Sarada's father, Avula Goviindrajulu Naidu, a well-known contractor at the time, built the two cooling towers near Basin Bridge which became one of the landmarks of Madras. He must have been very fond of his third daughter, otherwise there seems to be no reason for him to allow her to go to college in the early 1930s. After her intermediate in Queen Mary's College, she went on to Presidency where she was awarded a Gold Medal with her B.A. Hons. degree in 1932. While in college, she was a popular tennis player and studied music with the great veena master Sambasiva Rao.

She joined the Economics Department of the University of Madras in 1935 to do her Ph.D. under the guidance of Prof. P.J. Thomas. She was the first woman from the Economics Department to be awarded a Ph.D. by the University. After her thesis, Economic Conditions in the Madras Presidency – 1800-1850, was accepted, it was published by the University in 1941 and, today, it is considered the standard reference book on the economy of early 19th Century Madras. The book was reprinted in 1988.

Meanwhile, she undertook a project studying the cotton mills of the Presidency during which she visited the Salem Rajendra Mills. There she met the founder and chairman of the Mills, O.V. Raju, a confirmed bachelor. But the meeting changed their lives. He proposed to her and then got married with the consent of her parents. Though Raju was not highly qualified, Sarada and her parents were impressed with his intelligence, fluency in several languages, shrewdness and his various technical skills. He was very popular among mill owners due to his extraordinary skill in the installation of large machinery, which was a very complicated process in those days. He was also very popular among the mill workers because of his concern for their well-being.

After their marriage, they settled in Madras where Raju started various business ventures. They were blessed with three children, two daughters and a son, and Dr. Sarada Raju became a full-time housewife, exchanging a bright career for time spent with her children. It was only after her children grew up, and her first daughter's marriage, that she thought of her career again.

She joined Wyoming University in the U.S. as a lecturer in Economics but stayed there only for a year, 1966-1967; she missed her family and returned to Madras. She then joined Fathima College in Madurai and served as Professor and Head of the Department of Economics from 1968 to '70, but her bonds with her family brought her back to Madras. She then celebrated her younger daughter's wedding. Dr. N.D. Sundaravadivelu, the then Vice-Chancellor of the University of Madras, who was her classmate at Presidency, invited her then to serve in the Economics Department as a Fellow and Visiting Professor, where she got involved in the P.L. 480 Wheat Loan Project. She was with the University from 1970 to '76.

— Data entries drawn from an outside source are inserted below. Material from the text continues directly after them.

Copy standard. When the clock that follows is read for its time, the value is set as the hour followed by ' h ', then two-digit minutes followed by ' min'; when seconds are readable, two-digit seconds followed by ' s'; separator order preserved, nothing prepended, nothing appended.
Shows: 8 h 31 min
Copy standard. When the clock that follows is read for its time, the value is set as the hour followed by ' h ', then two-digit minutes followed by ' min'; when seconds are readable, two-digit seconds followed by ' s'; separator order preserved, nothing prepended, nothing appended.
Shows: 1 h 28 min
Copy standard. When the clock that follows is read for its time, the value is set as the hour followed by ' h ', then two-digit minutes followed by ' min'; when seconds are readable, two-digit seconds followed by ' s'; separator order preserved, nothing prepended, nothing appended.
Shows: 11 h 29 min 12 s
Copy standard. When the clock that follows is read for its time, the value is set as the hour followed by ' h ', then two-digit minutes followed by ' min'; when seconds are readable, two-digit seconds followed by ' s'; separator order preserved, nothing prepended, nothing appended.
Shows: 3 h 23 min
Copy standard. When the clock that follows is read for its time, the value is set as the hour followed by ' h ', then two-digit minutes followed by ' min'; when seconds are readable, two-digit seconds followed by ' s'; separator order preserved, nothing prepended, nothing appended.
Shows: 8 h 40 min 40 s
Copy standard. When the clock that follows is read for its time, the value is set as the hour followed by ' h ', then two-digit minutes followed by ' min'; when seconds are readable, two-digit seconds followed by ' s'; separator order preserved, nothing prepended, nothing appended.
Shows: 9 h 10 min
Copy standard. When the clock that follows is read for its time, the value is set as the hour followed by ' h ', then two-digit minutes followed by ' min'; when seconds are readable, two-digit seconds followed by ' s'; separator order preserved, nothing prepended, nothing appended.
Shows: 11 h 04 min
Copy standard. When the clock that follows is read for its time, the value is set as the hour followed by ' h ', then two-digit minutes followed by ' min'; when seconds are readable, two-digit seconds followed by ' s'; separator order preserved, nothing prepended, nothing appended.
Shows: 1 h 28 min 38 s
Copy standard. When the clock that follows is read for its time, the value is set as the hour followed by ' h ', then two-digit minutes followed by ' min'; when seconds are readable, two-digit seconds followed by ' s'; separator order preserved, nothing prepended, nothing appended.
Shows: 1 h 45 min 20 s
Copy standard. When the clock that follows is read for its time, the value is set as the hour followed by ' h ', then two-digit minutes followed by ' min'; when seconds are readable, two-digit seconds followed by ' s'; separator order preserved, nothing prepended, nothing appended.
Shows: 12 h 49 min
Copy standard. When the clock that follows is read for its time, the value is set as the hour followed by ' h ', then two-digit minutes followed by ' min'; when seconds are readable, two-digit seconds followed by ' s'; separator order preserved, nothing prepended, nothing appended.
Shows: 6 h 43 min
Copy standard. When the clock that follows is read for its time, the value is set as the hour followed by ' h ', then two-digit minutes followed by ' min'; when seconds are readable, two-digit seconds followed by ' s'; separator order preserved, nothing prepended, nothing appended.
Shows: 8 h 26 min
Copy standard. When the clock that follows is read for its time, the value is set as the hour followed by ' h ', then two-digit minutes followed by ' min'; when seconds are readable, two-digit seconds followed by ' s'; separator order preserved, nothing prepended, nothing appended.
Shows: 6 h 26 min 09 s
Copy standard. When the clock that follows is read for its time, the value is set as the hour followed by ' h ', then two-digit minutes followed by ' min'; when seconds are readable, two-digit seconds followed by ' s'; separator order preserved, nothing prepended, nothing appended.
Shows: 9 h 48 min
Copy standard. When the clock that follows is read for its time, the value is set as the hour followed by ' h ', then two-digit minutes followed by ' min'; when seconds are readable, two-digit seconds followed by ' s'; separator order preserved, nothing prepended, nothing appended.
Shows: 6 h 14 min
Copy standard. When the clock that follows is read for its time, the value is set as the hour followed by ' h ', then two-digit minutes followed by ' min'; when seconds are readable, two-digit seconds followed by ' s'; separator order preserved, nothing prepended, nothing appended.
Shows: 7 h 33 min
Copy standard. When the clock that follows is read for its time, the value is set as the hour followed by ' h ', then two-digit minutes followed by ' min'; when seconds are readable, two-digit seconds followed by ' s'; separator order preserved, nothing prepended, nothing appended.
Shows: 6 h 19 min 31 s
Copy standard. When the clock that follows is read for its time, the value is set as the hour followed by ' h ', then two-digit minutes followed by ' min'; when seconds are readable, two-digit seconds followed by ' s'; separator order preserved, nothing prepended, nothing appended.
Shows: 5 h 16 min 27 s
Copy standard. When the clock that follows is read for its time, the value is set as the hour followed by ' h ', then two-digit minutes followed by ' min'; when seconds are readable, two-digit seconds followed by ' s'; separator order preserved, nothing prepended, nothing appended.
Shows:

While at the University she guided students for their M.Litt. Prominent among her students were M. Thambidurai, a former AIADMK Union Minister and now an M.P., who did his M.Litt in Industry, and Dr. Shanthi Naganathan, who did her M.Litt, in Economic Thought. She also guided fellowship students in the Tamil Nadu Archives. She also served as visiting professor at the Mother Teresa Women's University and gave guest lectures and keynote addresses at various educational institutions and conferences. She was also an external examiner for M.A., M.Phil, and Ph.D degrees in various institutions.

Her Presidential Address at Indian History Congress held in Calicut in 1978 was highly acclaimed by eminent economists and historians for the content as well as for her flair for the English language. This lecture has been in the centenary commemorative reprint of her book which was released a few weeks ago.

In 1976 she joined the Dr. B. Natarajan Institute of Techno Economic Studies and served as honorary director for projects till 1984. She was involved in all the research projects carried out by the institute, two of them being 'Tamil Nadu 2000 AD' and 'Tamil Nadu 2020 AD' commissioned by the Ford Foundation. It was a 1970s' forecast of events to come and is remarkable for its accuracy.

She was an outstanding scholar but an even better wife and mother. The family was her greater interest after 1984 till her last days.